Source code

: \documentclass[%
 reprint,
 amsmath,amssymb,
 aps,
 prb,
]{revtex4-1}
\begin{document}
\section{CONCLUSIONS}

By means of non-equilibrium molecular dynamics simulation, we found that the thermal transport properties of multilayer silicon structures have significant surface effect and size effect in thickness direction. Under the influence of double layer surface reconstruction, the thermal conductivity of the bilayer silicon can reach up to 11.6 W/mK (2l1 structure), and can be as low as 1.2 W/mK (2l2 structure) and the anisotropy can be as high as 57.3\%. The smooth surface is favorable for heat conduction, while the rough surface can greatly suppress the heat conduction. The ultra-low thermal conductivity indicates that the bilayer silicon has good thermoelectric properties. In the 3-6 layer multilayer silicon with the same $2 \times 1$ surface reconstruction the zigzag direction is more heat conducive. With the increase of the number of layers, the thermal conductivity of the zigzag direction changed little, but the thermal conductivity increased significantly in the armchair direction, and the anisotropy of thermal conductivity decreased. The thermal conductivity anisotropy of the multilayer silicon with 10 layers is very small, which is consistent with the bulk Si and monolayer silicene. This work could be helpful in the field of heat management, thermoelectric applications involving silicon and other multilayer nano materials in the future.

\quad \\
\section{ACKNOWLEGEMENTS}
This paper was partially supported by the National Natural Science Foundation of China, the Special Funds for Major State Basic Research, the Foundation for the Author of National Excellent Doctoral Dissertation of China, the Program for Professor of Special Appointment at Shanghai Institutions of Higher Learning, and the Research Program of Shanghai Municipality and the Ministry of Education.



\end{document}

> [Activity]
For an answer, give a copy of every line in the listing that holds the word "section".

> [Response below]
\section{CONCLUSIONS}
\section{ACKNOWLEGEMENTS}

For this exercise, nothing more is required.